Distributed Average Tracking for Lipschitz-Type Nonlinear Dynamical Systems

TL;DR

This paper develops three distributed algorithms for average tracking in Lipschitz-type nonlinear systems, addressing robustness, adaptivity, and implementation ease, enabling agents to track reference signals effectively.

Contribution

It introduces novel distributed algorithms that handle nonlinear Lipschitz conditions, including robust, adaptive, and continuous versions, enhancing tracking performance and practicality.

Findings

Robust algorithm works without identical initial conditions.

Adaptive algorithm removes the need to know the Lipschitz constant.
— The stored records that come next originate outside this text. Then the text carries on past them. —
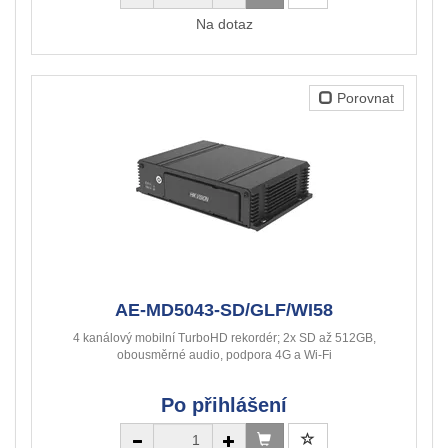
Na dotaz
Porovnat
AE-MD5043-SD/GLF/WI58
4 kanálový mobilní TurboHD rekordér; 2x SD až 512GB,
obousměrné audio, podpora 4G a Wi-Fi
Po přihlášení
Continuous algorithm reduces chattering and improves implementation.

Abstract

In this paper, a distributed average tracking problem is studied for Lipschitz-type nonlinear dynamical systems. The objective is to design distributed average tracking algorithms for locally interactive agents to track the average of multiple reference signals. Here, in both the agents' and the reference signals' dynamics, there is a nonlinear term satisfying the Lipschitz-type condition. Three types of distributed average tracking algorithms are designed. First, based on state-dependent-gain designing approaches, a robust distributed average tracking algorithm is developed to solve distributed average tracking problems without requiring the same initial condition. Second, by using a gain adaption scheme, an adaptive distributed average tracking algorithm is proposed in this paper to remove the requirement that the Lipschitz constant is known for agents. Third, to reduce chattering and make the algorithms easier to implement, a continuous distributed average tracking algorithm based on a time-varying boundary layer is further designed as a continuous approximation of the previous discontinuous distributed average tracking algorithms.